Of course, UCLA is closed for the holiday weekend today, and I’ll have to just try to get them to get this taken care of on Monday when I go up there.

It’s always something.

Be well.

Month 75 – Distracted from Cancer

It’s good to be distracted. I’ve barely thought about prostate cancer since the holidays, and that’s been fantastic. What’s not fantastic is the reason for the distraction. One word: Trump.

I’ll not turn this into a political blog, but suffice it to say, I’m not a fan. But, seeing as the repeal of the Affordable Care Act (ACA) is on the top of the new administration’s “To-do” list, some passing thoughts on the topic here are not out of line.

When I decided to leave my job five years ago and move from Indiana to San Diego (about 15 months after my surgery), my health insurance was intact through COBRA coverage. (For those readers outside the U.S., the Consolidated Omnibus Budget Reconciliation Act (COBRA) of 1985 gave employees who left their company the right to continue their health insurance coverage through their former employer’s health plan for up to 18 months after leaving.)

My COBRA coverage ended in September 2013, just a few months before the ACA’s requirement to cover individuals with preexisting conditions kicked in on 1 January 2014. I tried to purchase insurance on my own long before the September expiration of my coverage, but was told that I was uninsurable because of my prostate cancer diagnosis or, if they would cover me, the monthly premiums would have been north of $2,500 USD per month.

I’m a veteran of the U.S. Navy, so in May or June of 2013, I turned to the Veterans Administration (VA) to see if I would be eligible for care.

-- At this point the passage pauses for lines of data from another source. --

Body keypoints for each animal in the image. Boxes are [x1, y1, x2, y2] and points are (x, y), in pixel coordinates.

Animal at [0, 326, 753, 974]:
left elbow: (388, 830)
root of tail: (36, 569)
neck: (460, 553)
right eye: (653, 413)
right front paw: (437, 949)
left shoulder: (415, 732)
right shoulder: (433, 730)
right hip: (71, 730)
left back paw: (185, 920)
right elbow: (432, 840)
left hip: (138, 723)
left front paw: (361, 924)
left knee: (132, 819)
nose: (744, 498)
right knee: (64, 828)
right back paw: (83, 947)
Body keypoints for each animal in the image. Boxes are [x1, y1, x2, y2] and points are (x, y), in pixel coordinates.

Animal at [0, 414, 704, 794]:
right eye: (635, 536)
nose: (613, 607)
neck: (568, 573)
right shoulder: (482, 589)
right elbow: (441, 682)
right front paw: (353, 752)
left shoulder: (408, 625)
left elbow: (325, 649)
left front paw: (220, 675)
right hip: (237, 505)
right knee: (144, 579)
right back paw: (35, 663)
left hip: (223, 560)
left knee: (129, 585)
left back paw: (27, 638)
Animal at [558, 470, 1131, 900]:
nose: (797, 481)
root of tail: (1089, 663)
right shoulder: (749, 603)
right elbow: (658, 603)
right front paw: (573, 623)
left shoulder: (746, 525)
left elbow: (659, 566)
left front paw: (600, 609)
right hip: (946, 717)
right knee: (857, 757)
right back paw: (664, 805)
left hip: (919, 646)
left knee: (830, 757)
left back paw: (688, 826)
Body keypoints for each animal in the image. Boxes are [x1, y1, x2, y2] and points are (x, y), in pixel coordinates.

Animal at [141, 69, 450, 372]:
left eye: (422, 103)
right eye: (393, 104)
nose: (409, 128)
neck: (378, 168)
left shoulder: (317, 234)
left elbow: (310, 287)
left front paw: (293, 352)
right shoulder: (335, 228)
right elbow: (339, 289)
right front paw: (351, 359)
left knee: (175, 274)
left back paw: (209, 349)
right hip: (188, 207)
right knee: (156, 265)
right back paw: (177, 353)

For those who don’t know, there is a tiered eligibility system in place to determine your eligibility and your level of care with the VA. Not all veterans will be eligible for care. Fortunately (?) for me, I served in-theater in the Persian Gulf during Operation Desert Shield/Desert Storm during the first Gulf War. That made me eligible for coverage under the VA, and it’s where I’ve been getting my cancer care ever since.

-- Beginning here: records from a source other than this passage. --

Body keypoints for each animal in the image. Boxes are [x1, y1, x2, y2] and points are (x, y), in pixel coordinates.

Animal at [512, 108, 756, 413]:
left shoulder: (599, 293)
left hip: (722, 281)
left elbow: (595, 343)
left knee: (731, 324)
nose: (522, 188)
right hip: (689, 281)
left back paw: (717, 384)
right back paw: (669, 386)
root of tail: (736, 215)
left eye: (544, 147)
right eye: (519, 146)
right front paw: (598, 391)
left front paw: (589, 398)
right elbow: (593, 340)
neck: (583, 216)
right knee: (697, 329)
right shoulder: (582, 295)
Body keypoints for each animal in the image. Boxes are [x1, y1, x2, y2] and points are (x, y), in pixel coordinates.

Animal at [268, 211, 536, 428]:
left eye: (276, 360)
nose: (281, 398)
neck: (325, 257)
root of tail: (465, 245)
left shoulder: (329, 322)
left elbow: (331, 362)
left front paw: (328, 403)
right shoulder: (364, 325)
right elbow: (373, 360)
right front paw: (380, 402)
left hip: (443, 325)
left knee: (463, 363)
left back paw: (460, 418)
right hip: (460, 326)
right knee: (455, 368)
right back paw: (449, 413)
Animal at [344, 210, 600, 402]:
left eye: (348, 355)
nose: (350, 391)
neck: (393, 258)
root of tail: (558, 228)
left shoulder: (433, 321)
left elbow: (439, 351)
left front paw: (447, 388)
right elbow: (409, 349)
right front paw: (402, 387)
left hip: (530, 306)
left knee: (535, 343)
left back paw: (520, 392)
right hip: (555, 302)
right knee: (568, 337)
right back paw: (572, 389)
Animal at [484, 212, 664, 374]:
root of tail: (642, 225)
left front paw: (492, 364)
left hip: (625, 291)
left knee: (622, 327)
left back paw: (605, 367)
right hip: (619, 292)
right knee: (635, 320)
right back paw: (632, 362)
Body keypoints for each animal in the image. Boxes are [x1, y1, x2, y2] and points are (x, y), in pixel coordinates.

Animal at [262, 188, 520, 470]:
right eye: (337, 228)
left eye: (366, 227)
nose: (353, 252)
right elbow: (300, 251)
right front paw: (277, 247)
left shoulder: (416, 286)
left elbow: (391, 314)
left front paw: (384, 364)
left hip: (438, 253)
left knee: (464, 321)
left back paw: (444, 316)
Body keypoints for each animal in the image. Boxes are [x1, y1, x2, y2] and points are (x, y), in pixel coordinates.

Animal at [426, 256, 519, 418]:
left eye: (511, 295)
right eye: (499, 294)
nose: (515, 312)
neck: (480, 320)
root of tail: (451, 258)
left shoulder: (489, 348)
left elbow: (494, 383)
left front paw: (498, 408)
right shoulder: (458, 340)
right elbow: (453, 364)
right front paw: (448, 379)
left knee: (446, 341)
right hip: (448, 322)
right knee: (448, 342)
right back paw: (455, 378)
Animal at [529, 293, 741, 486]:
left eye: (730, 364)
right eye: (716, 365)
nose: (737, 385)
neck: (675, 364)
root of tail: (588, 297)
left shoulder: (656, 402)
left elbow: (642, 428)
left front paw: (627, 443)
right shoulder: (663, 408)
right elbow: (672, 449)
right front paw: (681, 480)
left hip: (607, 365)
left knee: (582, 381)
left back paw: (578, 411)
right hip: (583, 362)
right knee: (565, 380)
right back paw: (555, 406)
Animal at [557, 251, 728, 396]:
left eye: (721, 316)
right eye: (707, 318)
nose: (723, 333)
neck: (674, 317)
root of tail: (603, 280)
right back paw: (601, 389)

We’ve already heard discussions of lifetime caps on coverage being reimposed; debates over preexisting conditions; and a host of other changes that scare the crap out of most people, cancer patients in particular. The administration has already imposed an across-the-board federal government hiring freeze at a time when the VA healthcare system is struggling to provide quality care to all the veterans from the Iraq and Afghanistan wars, as well as to veterans like me. It’s simply bonkers (that’s a technical term).

So I’ll climb down off my soapbox now and thank the new administration for pushing the notion of cancer recurrence pretty much completely out of my mind for the last two months. There are bigger things for me to deal with than piddly little ol’ cancer.